それを見た家庭教師は「感心感心」と、満足げにうなずくが、細い目をわずかに開けて、再び口を開いた。
「ですが、朝の大切な時間に、休憩ばかりになっては困りますよ」
「仕方ないだろう。鳥がいつ来るかなど、私にはわからないし、いつ去っていくかもわからないんだから」
当て付けのようにため息をつくと、向こうも同じようにため息をつき返してきた。
「貴方様のお父上は、こんなふうではなかったのですがねぇ」
嫌味に似た言葉に顔をしかめて、無言のまま家庭教師を見やる。
そんな俺の態度に、この人は怯む様子も見せてこず、言葉を続けてきた。
「お父上が貴方様の歳の頃にはすでに、民の支配とネラ教会の教えに興味がおありで、勉強熱心でいらっしゃいましたよ。それなのに、ぼっちゃんときたら……」
毎度お馴染みのセリフを聞かされて、沸々と腹の底から熱い何かが込み上げてくる。
『俺は俺だ、お父様とは違う』
その言葉が喉元まで出かかって、慌てて飲み込んだ。
そんなことを考えなしに、数年前に言った結果がこれだ。
ただでさえ勉強ばかりの毎日だったのに、部屋には鍵をつけられ、窓には格子がはめられ。
教育という名の洗脳がエスカレートしているのだ。
お父様と比較してくる家庭教師に対し、怒りと悲しみに似た感情が沸き上がってきたが、反抗したところで結局は無駄なこと。
子犬が喚いているくらいにしか思われないだろうし、いま以上に事態が悪くなる可能性だって高い。
受け入れることしか許されていない俺は、あえてしょんぼりと落ち込んだ表情を作った。
「私が悪かったよ。
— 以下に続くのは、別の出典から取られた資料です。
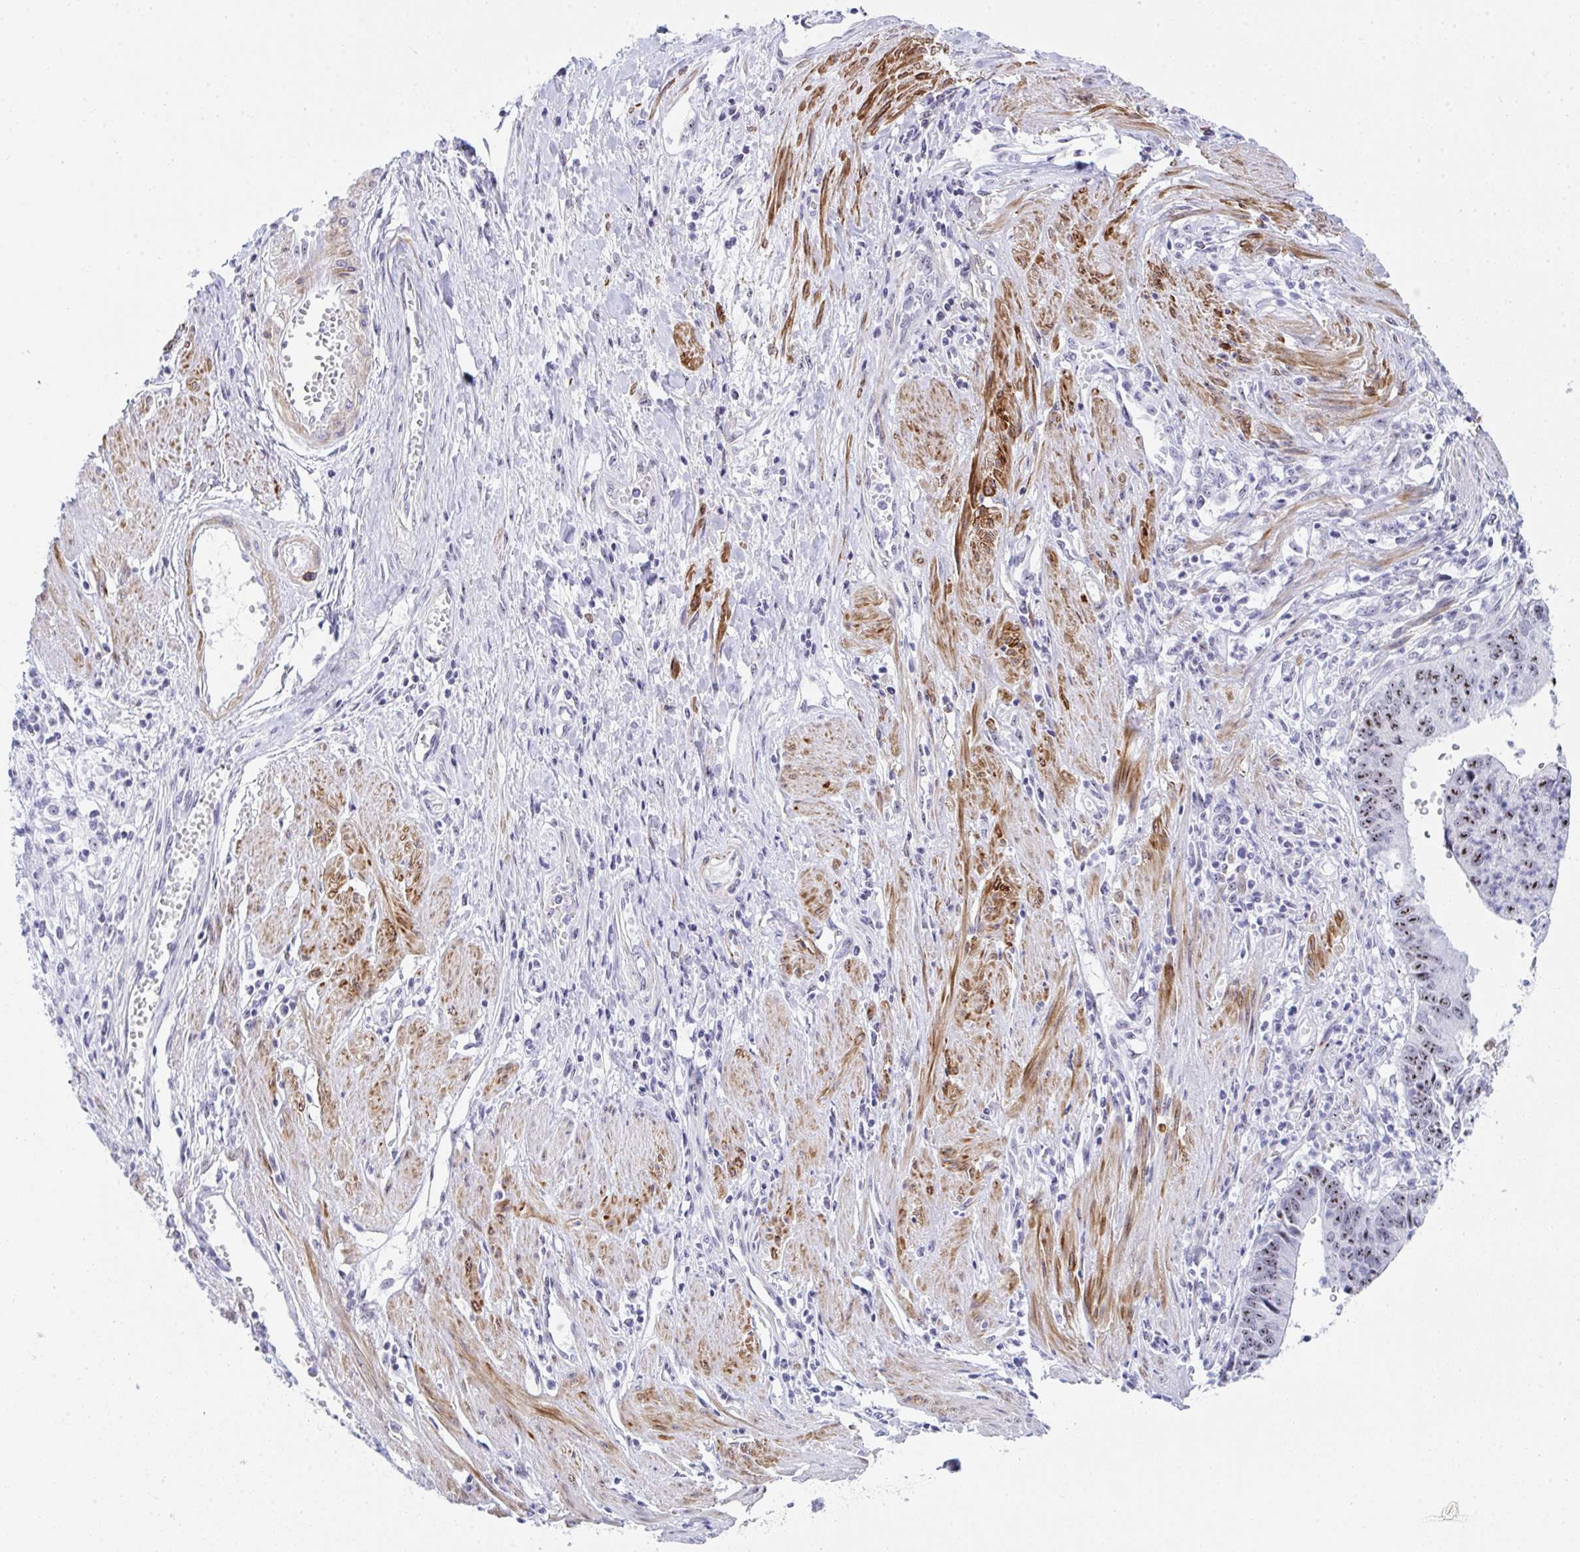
{"staining": {"intensity": "strong", "quantity": ">75%", "location": "nuclear"}, "tissue": "stomach cancer", "cell_type": "Tumor cells", "image_type": "cancer", "snomed": [{"axis": "morphology", "description": "Adenocarcinoma, NOS"}, {"axis": "topography", "description": "Stomach"}], "caption": "Immunohistochemistry of stomach adenocarcinoma shows high levels of strong nuclear positivity in about >75% of tumor cells.", "gene": "NOP10", "patient": {"sex": "male", "age": 59}}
勉学を、疎かにした」
謝罪の言葉に、それまで険しかった家庭教師の顔が途端に、ほころびはじめる。
「さすが、バドぼっちゃんでございます。貴方様ならきっと、ご立派にお父上のあとを継がれることと思っておりますよ」
自分にとって都合が良くなった途端、態度を変えてくるなど、この家庭教師はなんて現金な人なのだろう。
先程まで、ダメなやつだと俺のことを貶してきたのに。
あまりの変わり身の早さに、あきれの感情しか沸いてこない。
心の中で軽蔑されているとは知らずに、家庭教師は「引き続き勉強に励んでくださいませ」と言い残し、また錠を落として去っていく。
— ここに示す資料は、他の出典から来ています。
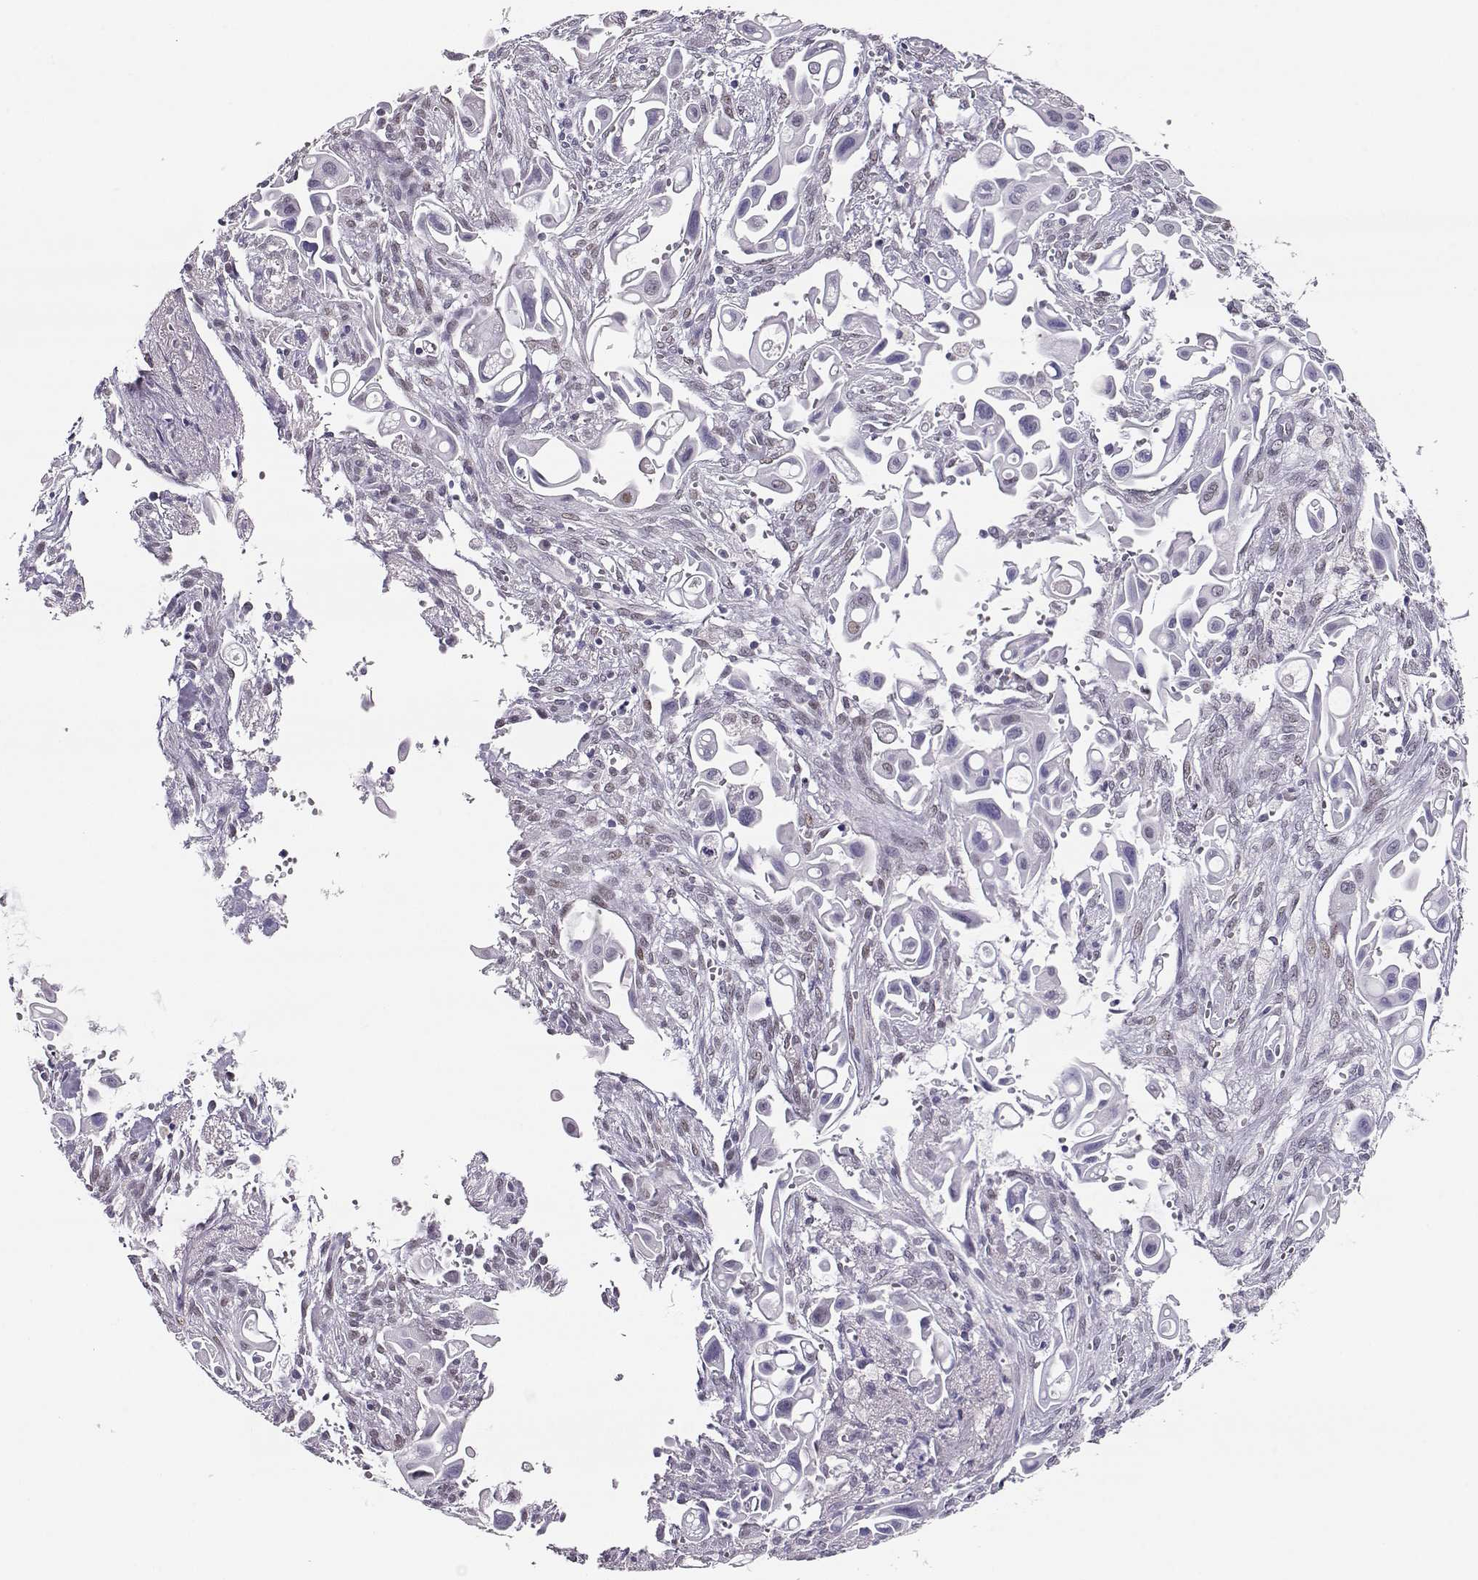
{"staining": {"intensity": "negative", "quantity": "none", "location": "none"}, "tissue": "pancreatic cancer", "cell_type": "Tumor cells", "image_type": "cancer", "snomed": [{"axis": "morphology", "description": "Adenocarcinoma, NOS"}, {"axis": "topography", "description": "Pancreas"}], "caption": "The photomicrograph shows no staining of tumor cells in pancreatic cancer.", "gene": "POLI", "patient": {"sex": "male", "age": 50}}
静かな部屋に響き渡った鍵の音が、やけに耳についてしまい、次第に息が荒く、苦しくなっていく。
エヴァンズ家にとって、都合のいい人形になること。
それが、生まれながらに自分に課せられた使命で。
お父様や、お父様を慕う人々にとっては、俺の感情も、夢も、心も、そんなものは邪魔なものでしかないのだろう。
必要なのは、お父様の血をひいた、この身体だけ。
──俺の“心”という存在は無用の長物で……誰からも望まれていない。
聞きたくもなかった心の声が頭の中で響き渡っていき、思わず両耳を押さえこむ。
やがて、小刻みに震えはじめた身体は、立つことさえ拒絶しはじめ、気がついたらその場に崩れ落ちていたのだった。